Stony Brook had 19 seniors leading the way last year, with six receiving invites to NFL training camps. Their departures would be understandable reasoning for lowered expectations this year, but confidence remains sky high in the halls of Kenneth P. LaValle Stadium.
“The positive thing that this team has done is move forward,” Priore said. “I think we have a mentally tough team with great senior leadership that has learned how to win and they want success very badly.”
Eight returning starters lead Stony Brook’s offense into 2018, including senior STATS FCS preseason All-American tight end/fullback Cal Daniels and senior quarterback Joe Carbone. The combination of firepower at the skill positions mixed with a gritty offensive line makes for what should be an exciting offense to watch in 2018.
“It’s fun being back on the field competing with all the guys and trying to get better,” Carbone said. “Obviously we lost a lot of guys from last year on the offensive line and from the wide receiver position but I think that we reloaded a lot.”
The Seawolves ended the 2017 campaign averaging just under 30 points and 351 yards per game. The team was especially efficient when it got into the red zone, scoring just under 90 percent of the time, the seventh highest conversion rate in the country. Carbone is coming off a career year himself in 2017, completing 56 percent of his passes for nearly 2,500 yards and 23 touchdowns while throwing eight interceptions. Both the yards and touchdowns are the second most in a single season in program history. In Carbone’s eyes, however, nothing has changed when it comes to his preparation.

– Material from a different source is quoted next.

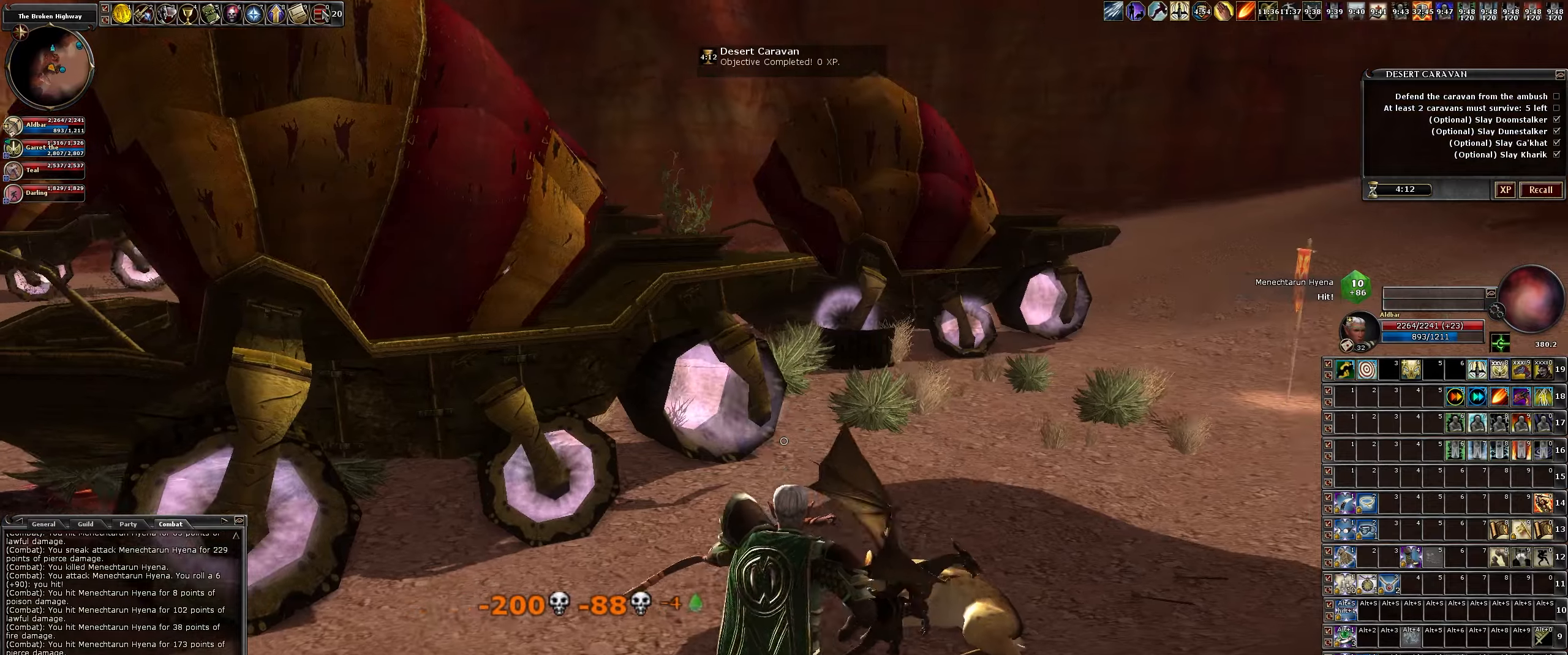
{"keys": ["a", "w"], "mouse": ["left"], "events": [[66, "a", "up"], [400, "a", "down"]]}
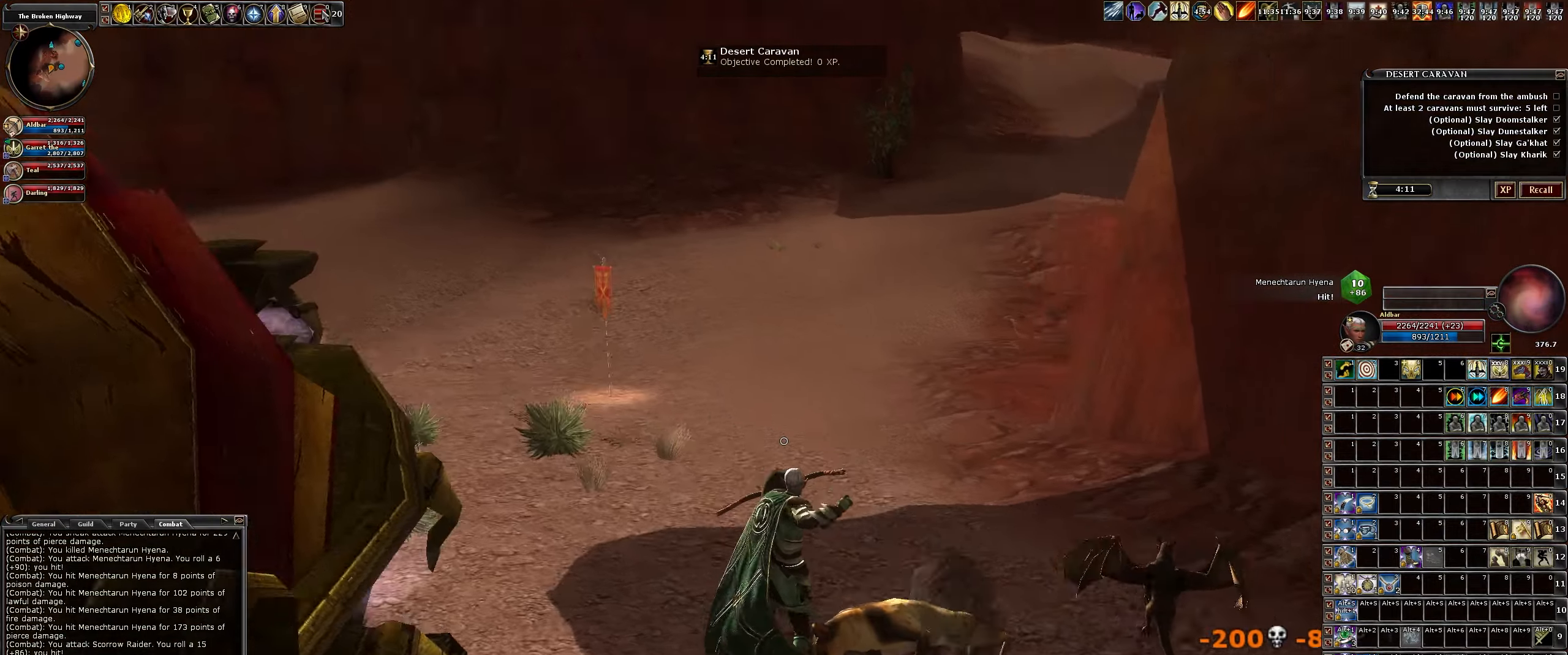
{"keys": ["s"], "mouse": ["left"], "events": [[83, "w", "up"], [366, "a", "up"], [366, "s", "down"]]}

“I still try to keep the same approach and listen to what the coaches are telling me,” Carbone said. “I take preparation really seriously and try to prepare as best as possible.”
Though the offense lost key pieces from last year, they haven’t lost any hope about what they can possibly achieve this year.
“I think that for the most part, every kid wants to be here because they believe that we can be better than last year,” Daniels, the team captain, said. “You have to come into the season believing that we’re going to put the work in to be a championship-level team.”
Last year, the Stony Brook defense upheld its reputation as a fast, physical unit that won battles at the line of scrimmage. Under longtime assistant and first-year defensive coordinator Bob McIntyre, the Seawolves finished 11th in the nation in total defense, allowing 97 rushing yards per game and 2.7 yards per rush. The group also led the country in total tackles for loss with 104.
The 2018 defense is led by a trio of senior captains: senior defensive end John Haggart and senior linebackers Shayne Lawless and Noah McGinty. Though the team has had to work through important veteran departures on the defensive side of the ball, McGinty still feels confident about the state of the defense, especially with an influx of younger talent.
“I think that we look good,” McGinty said. “I think that we reloaded at a couple key positions that I think we’re confident with and a lot of young guys are stepping up.”
The linebacker position will be one to watch this season. McGinty and Lawless form a lethal duo and hope to continue to produce like they did a season ago. Lawless, a two-time All-CAA selection, had 93 tackles last year, 13 of them for a loss, to go along with eight sacks and an interception. McGinty impressed just as much as Lawless did, finishing with 95 tackles and a pair of sacks.
However, it’s the quality depth that Stony Brook has at linebacker that makes it one of the units to watch this season. Senior linebacker Deyshaun Tucker played in all 13 games last fall and recorded 21 tackles, while redshirt-sophomore defensive back Elijah Duff and redshirt-freshman linebacker Reidgee Dimanche add a dose of young playmaking ability to bolster a solid senior core.
PLAYERS TO WATCH
Senior running back Donald Liotine and senior running back Jordan Gowins lead a backfield looking to offset the loss of running back Stacey Bedell, who had over 800 yards rushing and eight touchdowns last year. Liotine burst onto the scene in 2015 when he eclipsed the 200-yard mark rushing in two of the last three games, including a career-high 204 yards rushing on 38 attempts against Howard. The 5’9” workhorse running back maintained his solid play last season. He had 1,486 all-purpose yards in 2017, good enough for fifth all-time in program history and 11 total touchdowns. The 5’11” Gowins played in 12 games last year, rushing for 418 yards on 92 carries with six touchdowns.